A legion to be born!

However, we do not wish to limit such a cause to the short hours of our jubilee prayer. On the contrary, we would like this concern for vocations to live within all of us throughout the years to come. This must be first and foremost in our prayers, obviously, but also in the zeal that each one of us will deploy to this end. All of us have to work for this great cause: priests, without a doubt, by their example and their supernatural enthusiasm; but also fathers and mothers! For it is with the zeal that they will unleash for the development and sanctification of their families that tomorrow’s vocations depend. Pope Pius XI so perfectly summarised this when he said that “the first and most natural place where the flowers of the sanctuary should almost spontaneously grow and bloom, remains always the truly and deeply Christian family”[14]. We will come back to these thoughts in greater detail in a future letter to you.

Make no mistake about our intentions. We are launching a project that will last for years! That is why we wish to place it most particularly under the protection of Our Lady of Sorrows. Already through her fiat of the Annunciation, her virginal womb became the first cathedral where the Word Himself, taking on our human nature, received the anointing that made Him the Consecrated One of God, and established the new priesthood… Then, at the foot of the Cross, Jesus entrusted to the Sorrowful and Immaculate Heart of Mary the priesthood of Saint John, establishing her, through the beloved apostle, as Mother of all priests. Thus, through her compassion, and the sufferings of Calvary, which she intimately united to the sufferings of her Divine Son, Our Blessed Lady gave birth to the Church of yesterday, today and tomorrow.
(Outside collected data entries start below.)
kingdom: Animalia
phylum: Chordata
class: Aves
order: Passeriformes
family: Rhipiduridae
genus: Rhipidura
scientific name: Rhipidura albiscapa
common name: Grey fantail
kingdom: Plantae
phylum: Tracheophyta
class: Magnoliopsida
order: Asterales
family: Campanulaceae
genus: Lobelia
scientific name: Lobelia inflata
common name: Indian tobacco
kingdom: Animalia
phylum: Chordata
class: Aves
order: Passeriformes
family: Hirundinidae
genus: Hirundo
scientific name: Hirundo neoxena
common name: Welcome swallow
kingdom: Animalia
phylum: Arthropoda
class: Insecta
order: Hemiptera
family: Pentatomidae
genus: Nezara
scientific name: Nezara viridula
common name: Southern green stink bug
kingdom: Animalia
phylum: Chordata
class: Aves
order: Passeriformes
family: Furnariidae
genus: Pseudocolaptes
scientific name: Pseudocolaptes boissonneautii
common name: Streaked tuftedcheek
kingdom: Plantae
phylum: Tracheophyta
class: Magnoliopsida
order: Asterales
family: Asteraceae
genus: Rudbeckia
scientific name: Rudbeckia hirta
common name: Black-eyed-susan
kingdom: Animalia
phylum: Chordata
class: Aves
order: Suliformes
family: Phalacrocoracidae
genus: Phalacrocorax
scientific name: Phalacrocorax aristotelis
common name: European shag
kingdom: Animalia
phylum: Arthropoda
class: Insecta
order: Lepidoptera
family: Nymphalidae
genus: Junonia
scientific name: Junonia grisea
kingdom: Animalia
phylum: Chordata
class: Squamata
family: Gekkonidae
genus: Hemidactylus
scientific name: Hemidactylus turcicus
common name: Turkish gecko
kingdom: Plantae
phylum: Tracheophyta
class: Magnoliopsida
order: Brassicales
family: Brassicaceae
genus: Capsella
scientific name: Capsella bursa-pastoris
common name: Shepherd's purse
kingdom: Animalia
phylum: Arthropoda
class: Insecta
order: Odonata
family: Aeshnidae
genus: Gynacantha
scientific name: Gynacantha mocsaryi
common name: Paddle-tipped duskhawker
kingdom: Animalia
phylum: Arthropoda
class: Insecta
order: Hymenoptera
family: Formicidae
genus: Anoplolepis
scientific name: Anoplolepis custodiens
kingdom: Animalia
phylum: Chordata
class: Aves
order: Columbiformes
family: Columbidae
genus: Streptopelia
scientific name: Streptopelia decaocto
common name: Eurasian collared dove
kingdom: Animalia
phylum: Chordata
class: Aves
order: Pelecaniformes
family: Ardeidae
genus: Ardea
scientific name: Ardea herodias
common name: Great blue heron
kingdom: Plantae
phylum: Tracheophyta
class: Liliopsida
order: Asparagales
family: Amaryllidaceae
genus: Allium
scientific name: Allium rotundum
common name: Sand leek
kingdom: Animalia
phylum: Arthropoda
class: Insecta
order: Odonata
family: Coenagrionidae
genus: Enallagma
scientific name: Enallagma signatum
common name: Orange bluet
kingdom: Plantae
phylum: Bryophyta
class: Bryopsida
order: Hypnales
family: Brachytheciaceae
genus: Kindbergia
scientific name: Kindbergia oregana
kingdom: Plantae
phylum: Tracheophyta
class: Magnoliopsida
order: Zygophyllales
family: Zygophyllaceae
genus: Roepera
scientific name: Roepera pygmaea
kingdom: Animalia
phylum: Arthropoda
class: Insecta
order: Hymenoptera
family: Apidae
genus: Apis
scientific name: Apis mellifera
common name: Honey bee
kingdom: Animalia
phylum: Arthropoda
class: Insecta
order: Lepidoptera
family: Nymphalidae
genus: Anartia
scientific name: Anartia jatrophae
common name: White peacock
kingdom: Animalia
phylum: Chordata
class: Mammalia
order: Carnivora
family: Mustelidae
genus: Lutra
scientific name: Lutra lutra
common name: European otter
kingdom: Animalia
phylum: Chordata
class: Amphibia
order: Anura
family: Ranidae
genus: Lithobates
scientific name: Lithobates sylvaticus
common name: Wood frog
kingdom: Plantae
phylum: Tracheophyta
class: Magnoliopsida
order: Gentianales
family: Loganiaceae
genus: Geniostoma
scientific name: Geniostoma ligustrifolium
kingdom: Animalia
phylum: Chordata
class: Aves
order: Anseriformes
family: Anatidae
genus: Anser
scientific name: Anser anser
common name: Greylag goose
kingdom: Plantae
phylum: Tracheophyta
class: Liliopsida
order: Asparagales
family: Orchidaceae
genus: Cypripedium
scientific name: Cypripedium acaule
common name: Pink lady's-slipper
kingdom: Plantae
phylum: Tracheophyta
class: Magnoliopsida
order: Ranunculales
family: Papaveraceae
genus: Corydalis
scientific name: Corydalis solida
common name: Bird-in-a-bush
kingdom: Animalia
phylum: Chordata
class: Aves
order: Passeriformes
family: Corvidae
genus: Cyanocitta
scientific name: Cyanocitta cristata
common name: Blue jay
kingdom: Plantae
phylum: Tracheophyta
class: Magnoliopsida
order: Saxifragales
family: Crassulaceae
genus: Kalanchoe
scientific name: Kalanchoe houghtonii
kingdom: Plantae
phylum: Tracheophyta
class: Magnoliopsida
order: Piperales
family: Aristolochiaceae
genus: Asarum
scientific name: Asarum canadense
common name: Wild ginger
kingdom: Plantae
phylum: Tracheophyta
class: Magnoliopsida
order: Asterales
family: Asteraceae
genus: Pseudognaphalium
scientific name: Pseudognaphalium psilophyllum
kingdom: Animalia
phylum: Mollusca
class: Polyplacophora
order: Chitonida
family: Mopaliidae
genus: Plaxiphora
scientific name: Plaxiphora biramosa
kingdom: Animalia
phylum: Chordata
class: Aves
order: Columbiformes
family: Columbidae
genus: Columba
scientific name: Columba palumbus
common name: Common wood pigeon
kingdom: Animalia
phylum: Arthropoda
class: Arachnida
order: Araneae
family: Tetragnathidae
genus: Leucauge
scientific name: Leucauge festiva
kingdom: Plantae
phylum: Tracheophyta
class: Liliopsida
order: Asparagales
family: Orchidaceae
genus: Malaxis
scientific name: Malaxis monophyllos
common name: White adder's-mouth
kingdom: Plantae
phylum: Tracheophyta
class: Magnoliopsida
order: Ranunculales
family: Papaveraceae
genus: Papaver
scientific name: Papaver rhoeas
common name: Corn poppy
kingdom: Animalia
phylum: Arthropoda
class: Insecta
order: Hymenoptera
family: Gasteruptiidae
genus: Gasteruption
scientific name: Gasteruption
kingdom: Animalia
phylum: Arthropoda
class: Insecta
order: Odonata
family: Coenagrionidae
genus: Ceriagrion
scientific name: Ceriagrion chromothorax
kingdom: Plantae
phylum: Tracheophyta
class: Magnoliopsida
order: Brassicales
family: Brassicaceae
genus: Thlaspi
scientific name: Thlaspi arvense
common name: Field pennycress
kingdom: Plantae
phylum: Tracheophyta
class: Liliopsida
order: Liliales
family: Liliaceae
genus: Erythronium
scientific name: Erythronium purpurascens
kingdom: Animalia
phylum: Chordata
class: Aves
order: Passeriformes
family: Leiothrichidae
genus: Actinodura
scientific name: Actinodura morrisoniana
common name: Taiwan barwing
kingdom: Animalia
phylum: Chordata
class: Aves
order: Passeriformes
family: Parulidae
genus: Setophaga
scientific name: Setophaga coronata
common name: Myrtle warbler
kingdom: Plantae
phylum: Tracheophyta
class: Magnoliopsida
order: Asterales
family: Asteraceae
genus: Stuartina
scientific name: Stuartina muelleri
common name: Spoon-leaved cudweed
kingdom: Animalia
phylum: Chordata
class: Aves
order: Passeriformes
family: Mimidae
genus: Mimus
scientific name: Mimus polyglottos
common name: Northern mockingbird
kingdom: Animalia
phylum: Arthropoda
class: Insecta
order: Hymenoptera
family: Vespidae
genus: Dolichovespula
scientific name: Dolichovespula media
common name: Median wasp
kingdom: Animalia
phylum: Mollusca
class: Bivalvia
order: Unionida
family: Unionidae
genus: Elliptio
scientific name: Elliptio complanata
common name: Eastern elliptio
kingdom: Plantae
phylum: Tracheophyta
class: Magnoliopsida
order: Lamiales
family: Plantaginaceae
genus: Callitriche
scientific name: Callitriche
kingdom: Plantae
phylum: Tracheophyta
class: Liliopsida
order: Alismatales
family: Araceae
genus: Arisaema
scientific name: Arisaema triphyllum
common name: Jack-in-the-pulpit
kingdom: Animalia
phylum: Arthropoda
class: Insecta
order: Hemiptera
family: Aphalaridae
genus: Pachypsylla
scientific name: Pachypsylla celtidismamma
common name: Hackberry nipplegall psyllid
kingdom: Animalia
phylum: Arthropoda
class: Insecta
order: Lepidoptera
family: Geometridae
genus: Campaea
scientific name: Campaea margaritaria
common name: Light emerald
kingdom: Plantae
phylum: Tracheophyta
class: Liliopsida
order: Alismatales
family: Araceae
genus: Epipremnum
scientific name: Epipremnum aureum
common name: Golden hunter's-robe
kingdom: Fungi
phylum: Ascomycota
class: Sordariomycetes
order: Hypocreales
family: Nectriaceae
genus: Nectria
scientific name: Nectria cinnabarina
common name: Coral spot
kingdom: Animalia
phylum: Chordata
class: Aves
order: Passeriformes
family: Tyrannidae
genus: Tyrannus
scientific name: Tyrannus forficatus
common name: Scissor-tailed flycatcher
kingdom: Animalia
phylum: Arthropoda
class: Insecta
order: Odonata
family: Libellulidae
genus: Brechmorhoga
It is to her, then, that we must direct our urgent prayers. Let us confidently implore her to grant us the vocations that we so desperately need. In very concrete terms: Let us tirelessly use the powerful weapon of the most holy rosary. Throughout this Jubilee Year, which will begin on 24th December 2024 and end on 6th January 2026, let us conquer Heaven with a continual supplication of fervent rosaries for vocations. We will not try to keep count of them, nor do we wish to limit their number. However, we are counting on the determination of each and every one of us to devote this Holy Year to the fruitful recitation of the rosary. We are counting, in particular, on the prayers of the children in our families and schools – and on their sacrifices too! This is why we urge their parents and teachers to do everything possible to help these children to be enormously generous.

Then, on 20th August 2025, we shall be able to solemnly lay at the feet of Our Blessed Lady an incalculable number of rosaries and sacrifices, as a tribute of our gratitude and humble trust in the power of her maternal intercession. May we thus, under her guidance, all work towards the blossoming of the many holy vocations that will make the Church of tomorrow holy!

I wish you all – and all your families – a very holy and blessed Christmas.

May God bless you!

Menzingen, 20th December 2024

Don Davide Pagliarani, Superior General

 


[1] Sermon, Ecône, 7th January 1973.
[2] Encyclical Menti Nostræ.
[3] Jn. 6:20.
[4] Jn. 8:12.
[5] Rom. 8:38-39.
[6] Cf. Eph. 3:17.
[7] Jn. 18:37.
[8] 2 Cor. 11:14.
[9] Sermon, Ecône, 21st May 1983.
[10] Heb. 5:4.
[11] Mt. 9:37-38.
[12] Pius XII, Encyclical Menti Nostræ.
[13] Missale Romanum, Votive Mass to ask for priestly vocations.
[14]Encyclical Ad Catholici sacerdotii.